> **PROBLEM STATEMENT**
Copy every line from the material below that holds "down".

> **COLLECTED DATA**
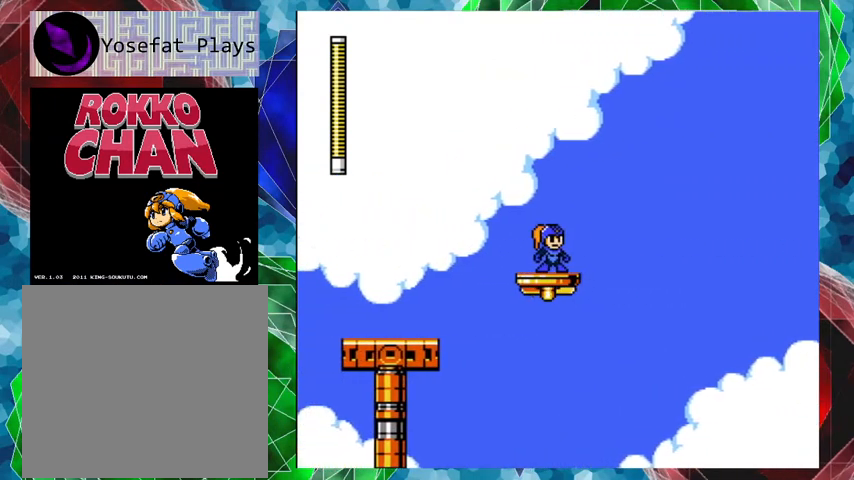
{"buttons": [], "left_stick": "center", "right_stick": "center", "events": []}
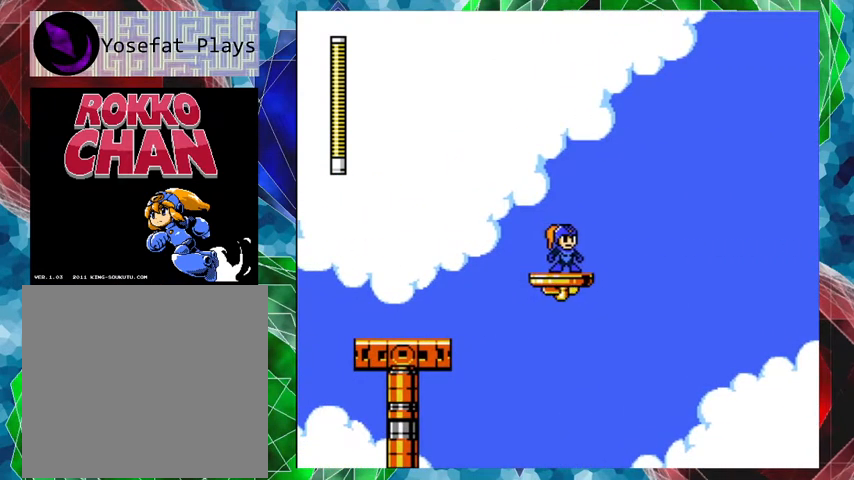
{"buttons": [], "left_stick": "center", "right_stick": "center", "events": [[433, "DPAD_LEFT", "down"], [467, "DPAD_LEFT", "up"]]}
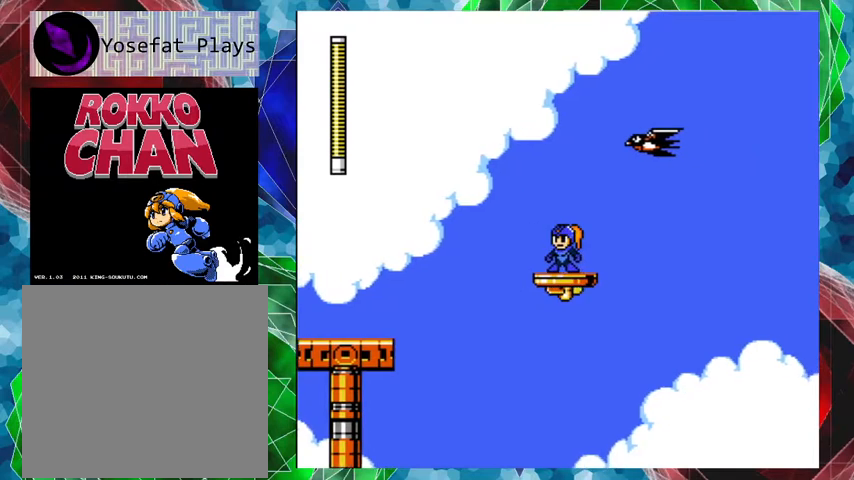
{"buttons": [], "left_stick": "center", "right_stick": "center", "events": [[400, "Y", "down"], [467, "Y", "up"]]}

> **SOLUTION TO THE PROBLEM**
{"buttons": [], "left_stick": "center", "right_stick": "center", "events": [[433, "DPAD_LEFT", "down"], [467, "DPAD_LEFT", "up"]]}
{"buttons": [], "left_stick": "center", "right_stick": "center", "events": [[400, "Y", "down"], [467, "Y", "up"]]}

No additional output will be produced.